Ungeachtet der – kritikwürdigen – Weite der Rechtsprechung des EuGH zu den Art. 50, 52 Abs. 1 GRCh bestehen aus Unternehmenssicht Verteidigungsansätze, die bei drohender doppelter Verfolgung bzw. Sanktionierung im Blick behalten werden sollten:
Die Unternehmensverteidigung sollte darauf hinwirken, dass im Rahmen der Erstsanktion – bei drohender Zweitsanktion – möglichst umfangreiche Feststellungen zum sanktionierten Lebenssachverhalt erfolgen.

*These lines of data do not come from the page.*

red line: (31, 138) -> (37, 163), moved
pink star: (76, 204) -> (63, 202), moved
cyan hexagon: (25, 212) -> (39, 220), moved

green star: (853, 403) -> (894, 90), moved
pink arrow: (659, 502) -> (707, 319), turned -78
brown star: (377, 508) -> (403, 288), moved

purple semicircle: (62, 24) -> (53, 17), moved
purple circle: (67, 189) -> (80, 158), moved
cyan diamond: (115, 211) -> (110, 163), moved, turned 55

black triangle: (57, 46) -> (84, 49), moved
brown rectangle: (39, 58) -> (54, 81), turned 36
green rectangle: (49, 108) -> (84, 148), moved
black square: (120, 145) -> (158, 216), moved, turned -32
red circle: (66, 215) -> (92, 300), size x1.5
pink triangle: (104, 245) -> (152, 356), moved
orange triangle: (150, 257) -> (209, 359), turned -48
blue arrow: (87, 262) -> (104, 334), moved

Die Beschreibung einzelner Verhaltensweisen sollten im Rahmen der Bußgeldentscheidung einen untrennbaren Lebenssachverhalt erkennen lassen, um den Anforderungen des EuGH zum Vorliegen materieller Tatidentität zu genügen (eingehend Krause, NStZ 2025, 9, 19 f.).

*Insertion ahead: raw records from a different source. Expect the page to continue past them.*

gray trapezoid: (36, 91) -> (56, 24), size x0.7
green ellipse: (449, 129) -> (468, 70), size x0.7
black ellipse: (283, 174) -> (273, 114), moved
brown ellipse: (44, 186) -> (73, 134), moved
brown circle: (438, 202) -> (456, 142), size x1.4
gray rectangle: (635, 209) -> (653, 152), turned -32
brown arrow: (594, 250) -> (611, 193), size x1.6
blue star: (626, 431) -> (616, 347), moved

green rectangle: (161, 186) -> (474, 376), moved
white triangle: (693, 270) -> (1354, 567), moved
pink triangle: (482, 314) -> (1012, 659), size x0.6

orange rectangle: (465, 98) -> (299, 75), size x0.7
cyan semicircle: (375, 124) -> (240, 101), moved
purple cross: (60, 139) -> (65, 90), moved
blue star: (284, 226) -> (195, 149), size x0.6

Daneben ist aus Verteidigungssicht auch das vom EuGH aufgestellte Gebot hinreichender Verfahrenskoordination – trotz seiner Unbestimmtheit – nicht zu unterschätzen (so auch im Kontext grenzüberschreitender doppelter Sanktionierung Michaelis/Kroner, jurisPR-Compl 5/2023 Anm. 5). Erfolgt keine ausreichende Zusammenarbeit zwischen den Behörden – über deren Umfang die Unternehmensverteidigung mittels Akteneinsicht nach § 147 StPO i.V.m. § 46 Abs. 1 OWiG Auskunft erlangen kann –, die die aus der doppelten Verfolgung resultierende Belastung auf ein Minimum reduziert, kann eine nicht zu rechtfertigende Verletzung von Art. 50 GRCh vorliegen.

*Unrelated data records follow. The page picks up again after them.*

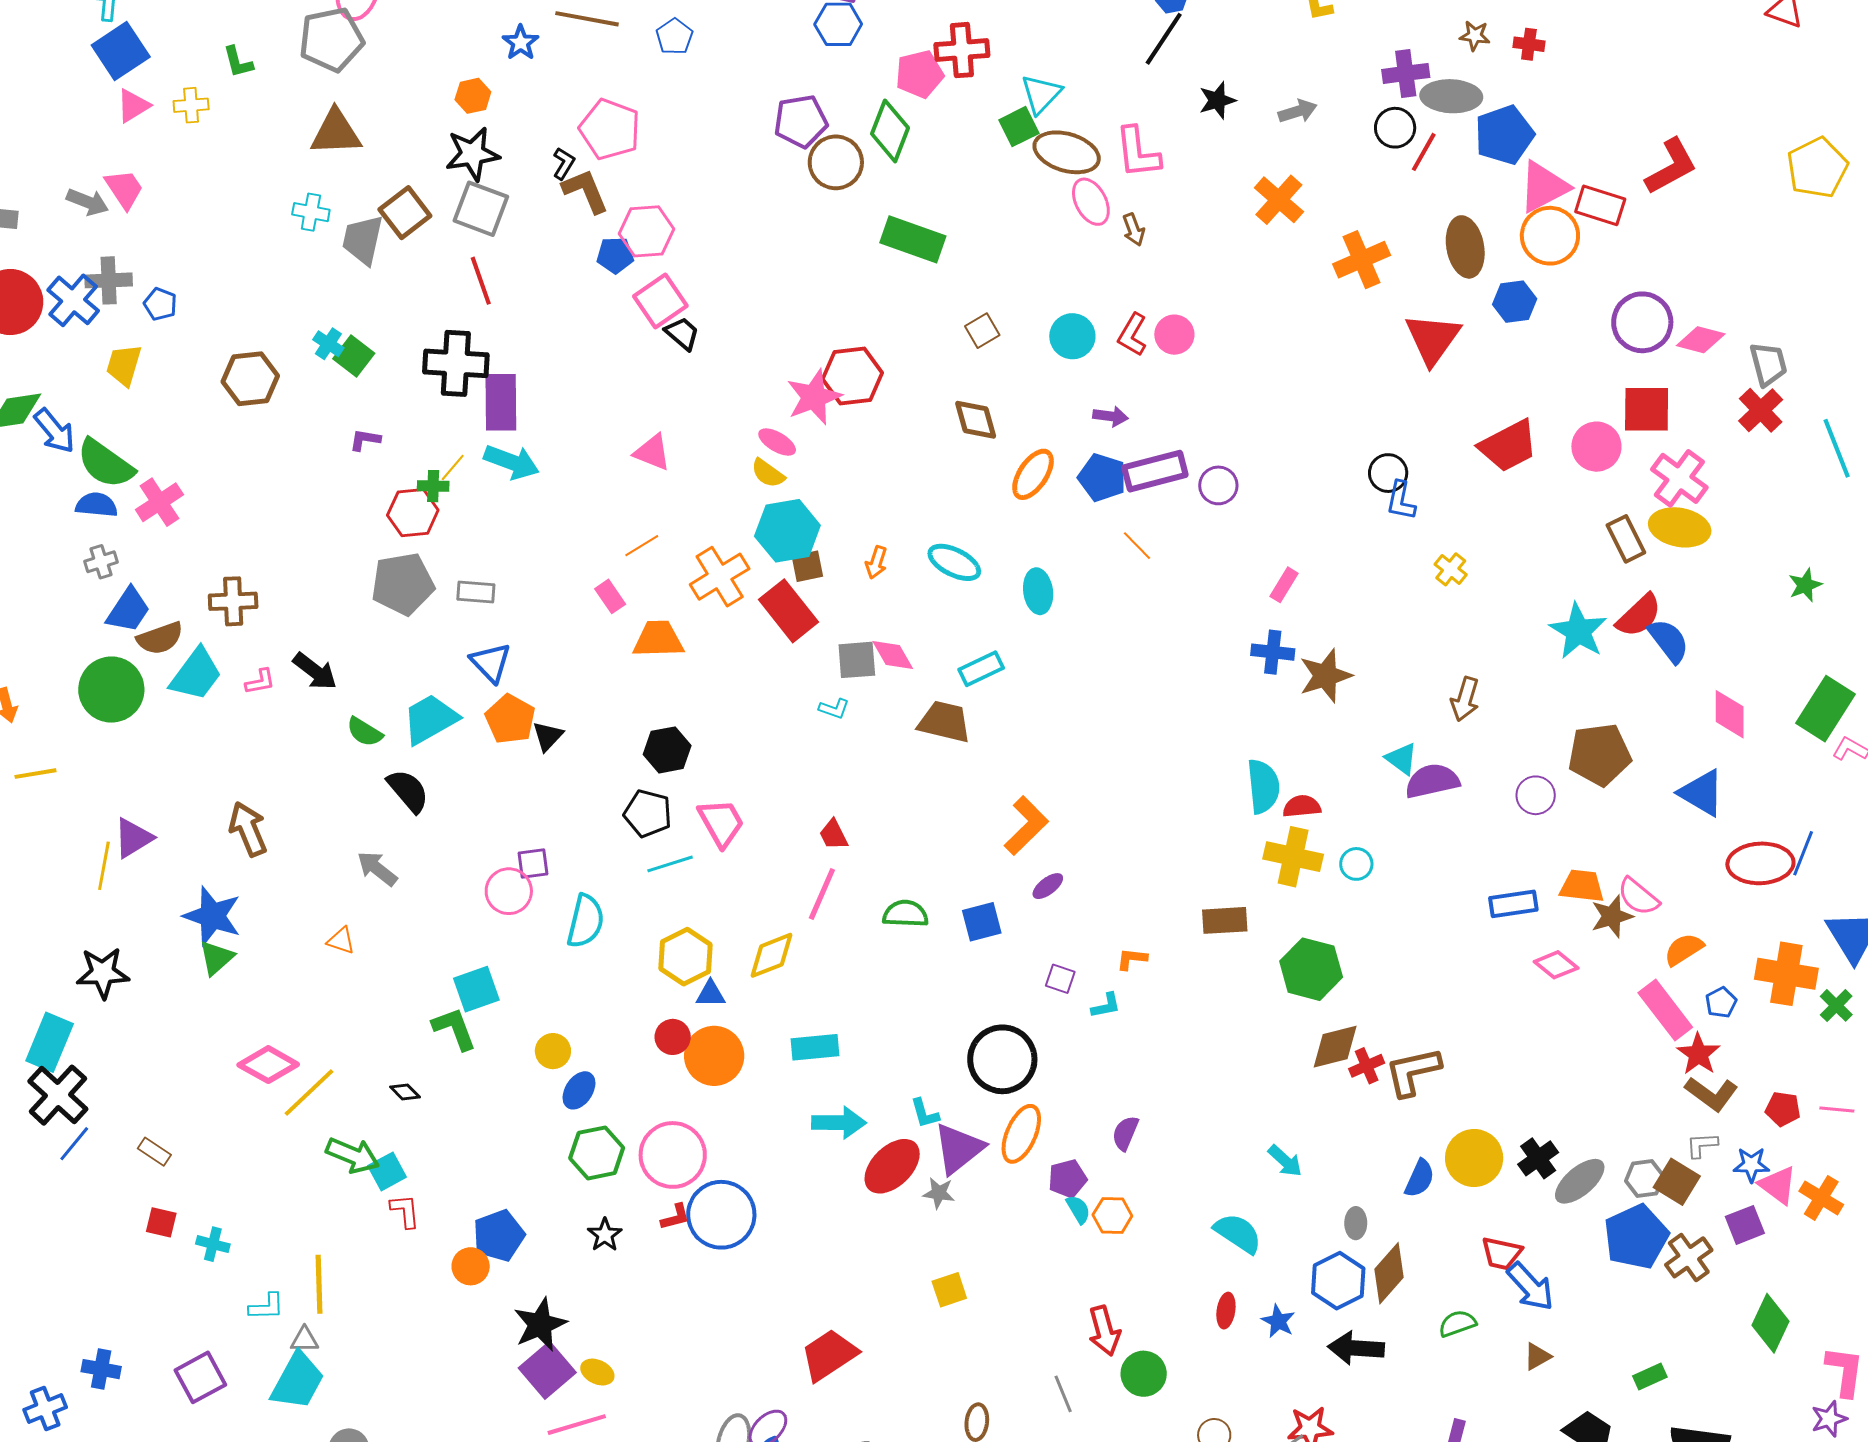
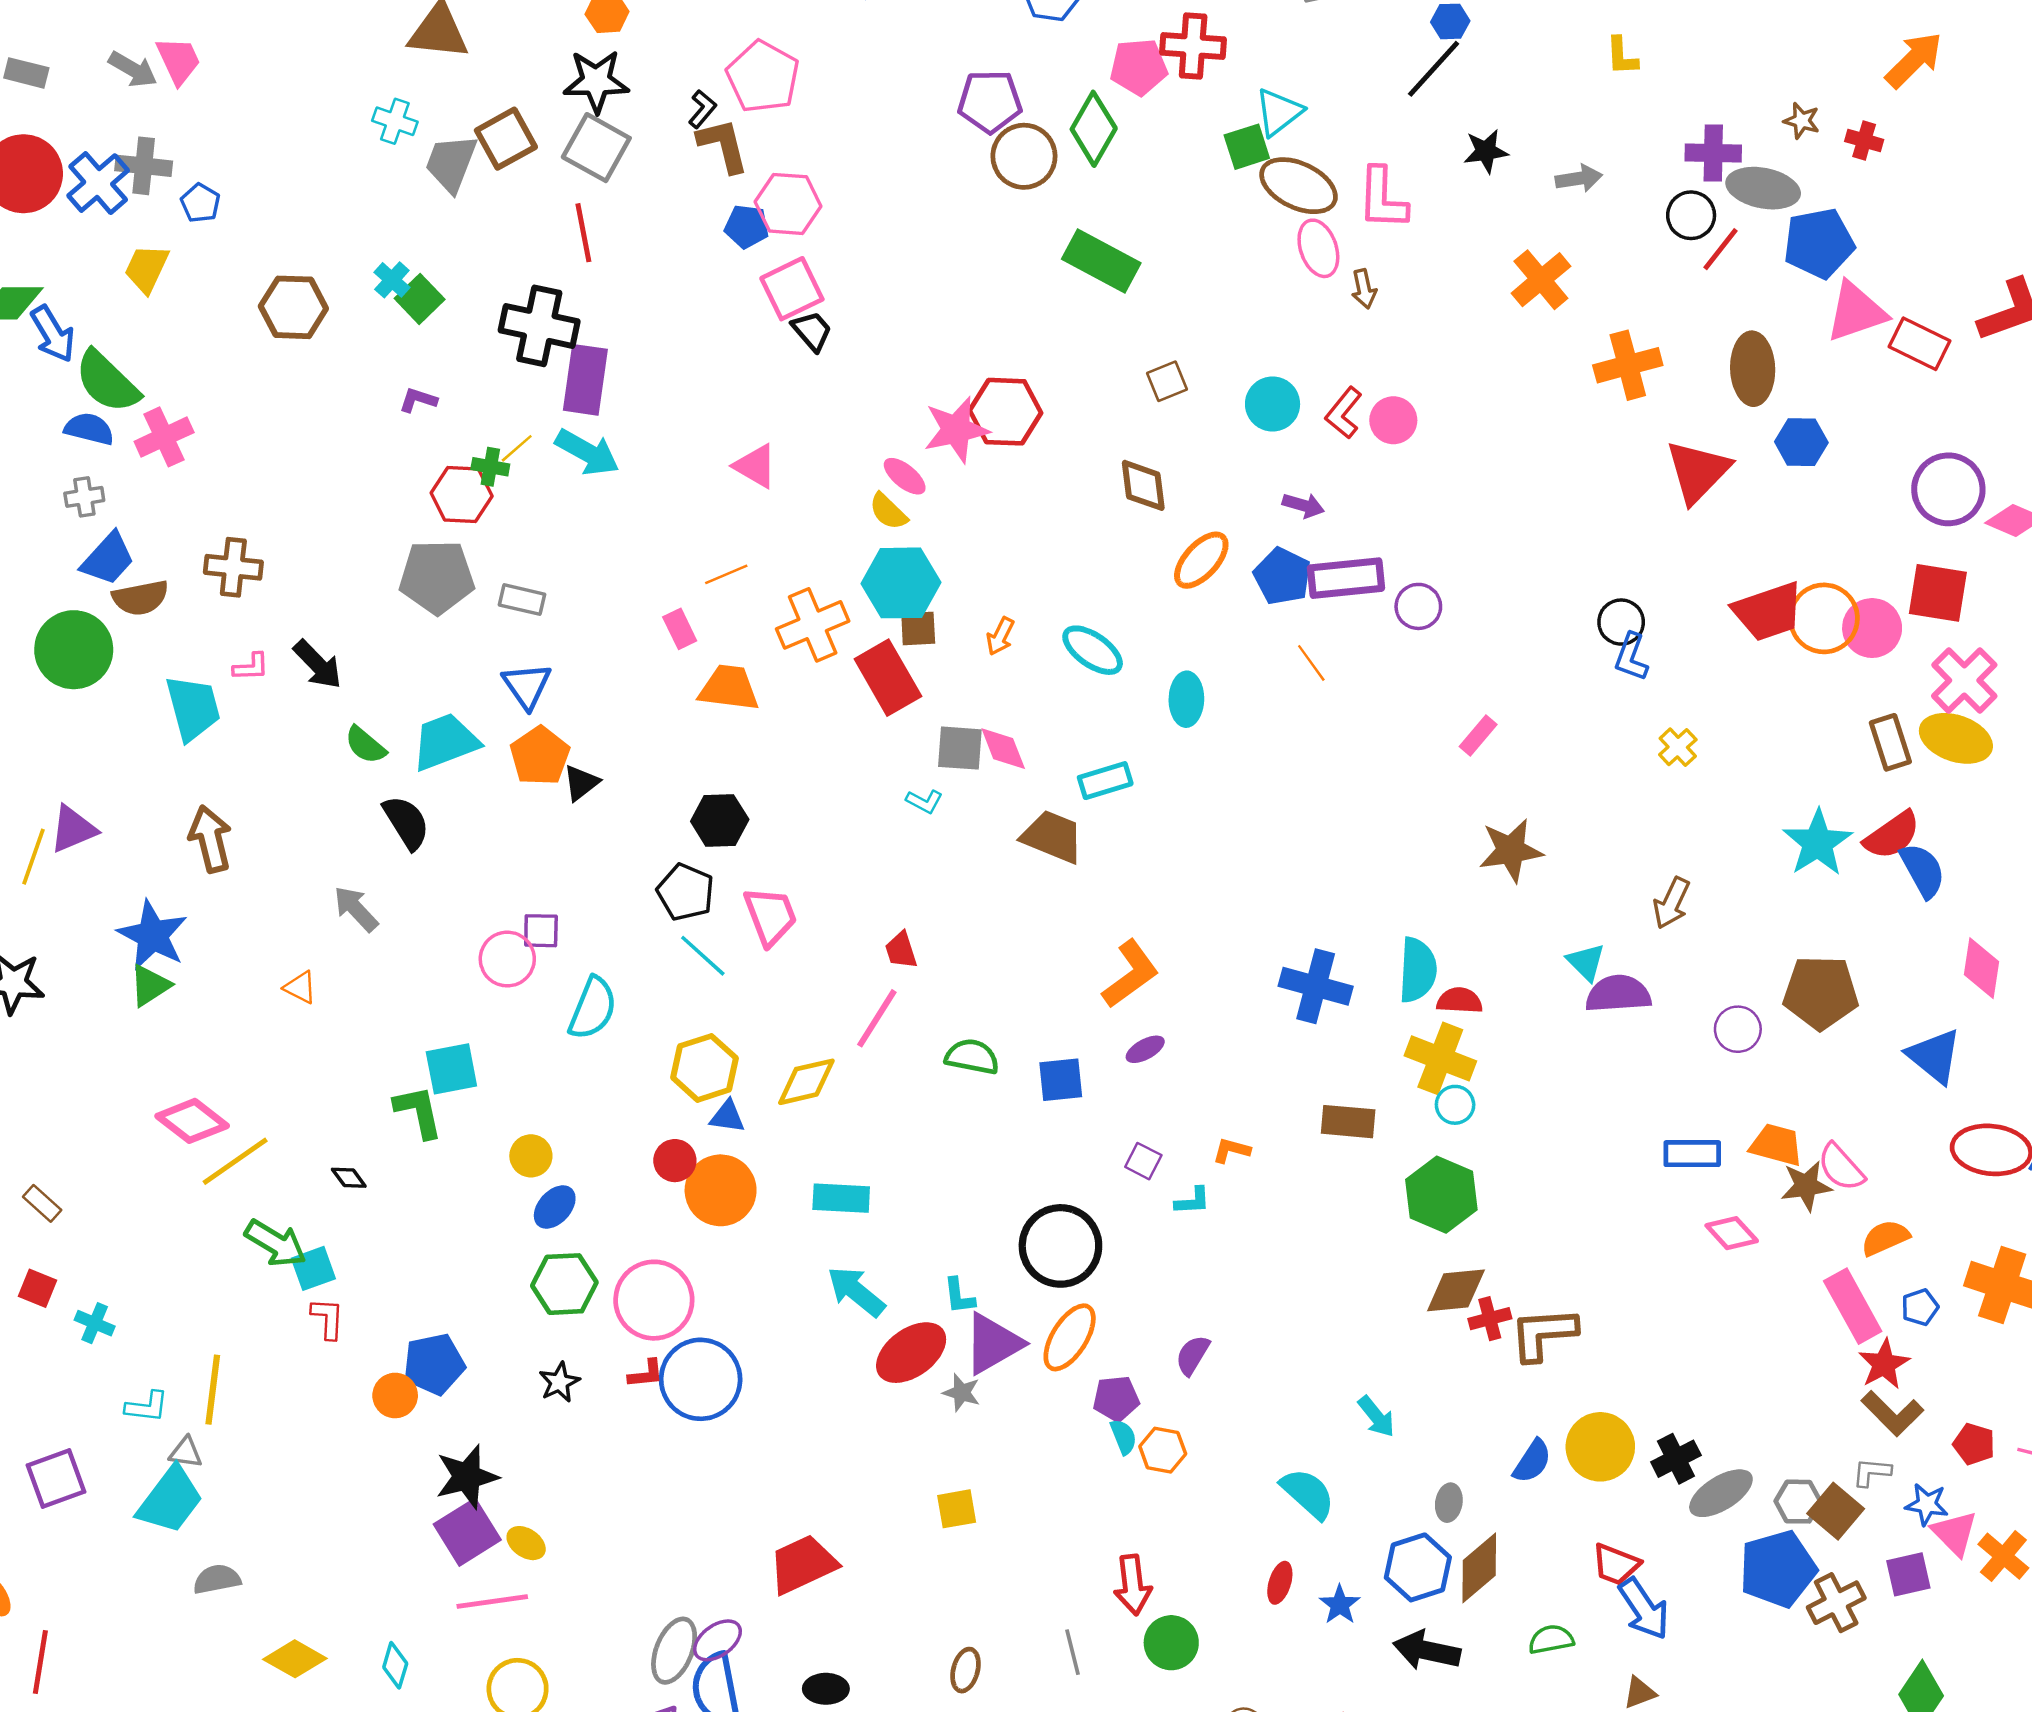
orange circle: (1550, 236) -> (1824, 618), moved
blue cross: (1273, 652) -> (1316, 986), moved, size x1.4
cyan trapezoid: (196, 674) -> (193, 708), moved, turned -60
cyan line: (670, 864) -> (703, 956), turned 51
cyan circle: (1356, 864) -> (1455, 1105), moved
cyan arrow: (839, 1123) -> (856, 1292), turned -150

Nicht Gegenstand der vorliegenden Entscheidung, aber umso bedeutsamer für die Praxis, ist die Frage nach der Erfassung verfahrensabschließender Entscheidungen vom Schutzbereich des Doppelbestrafungsverbots. So ist anerkannt, dass verfahrensabschließende gerichtliche Entscheidungen Art. 50 GRCh unterfallen, solange sie auf einer materiellen Prüfung in der Sache beruhen (so schon EuGH, Urt. v. 15.10.2002 - C-238/99 P u.a. Rn. 61 f.). Dabei ist unerheblich, ob die Entscheidungsgründe nach nationalem Recht als solche verfahrens- oder materiell-rechtlicher Natur qualifiziert werden. Auch nicht-richterliche verfahrensabschließende Entscheidungen, wie behördliche Einstellungsentscheidungen, können Art. 50 GRCh unterliegen. Dafür muss die Einstellungsentscheidung auf einer Prüfung von Beweismitteln beruhen und eine endgültige Entscheidung dahin gehend enthalten, dass diese Beweise für eine weitere Verfolgung nicht ausreichen (EuGH, Urt. v. 05.06.2014 - C-398/12 Rn. 30; vgl. Horstkotte/Jannausch, IWRZ 2022, 147, 148). Daher sind – nach umstrittener, aber richtiger Auffassung – auch Einstellungsentscheidungen nach § 170 Abs. 2 StPO i.V.m. § 46 Abs. 1 OWiG, die nach nationalem Recht gerade keinen Strafklageverbrauch begründen, rechtskräftige abschließende Entscheidungen i.S.v. Art. 50 GRCh (dafür BVerfG, Beschl. v. 19.05.2022 - 2 BvR 1110/21 Rn. 48; Oehmichen, jurisPR-StrafR 2/2024 Anm. 3; dagegen Hochmayr in: FK EUV/GRC/AEUV, 2. Aufl. 2023, Art. 50 GRCh Rn. 22).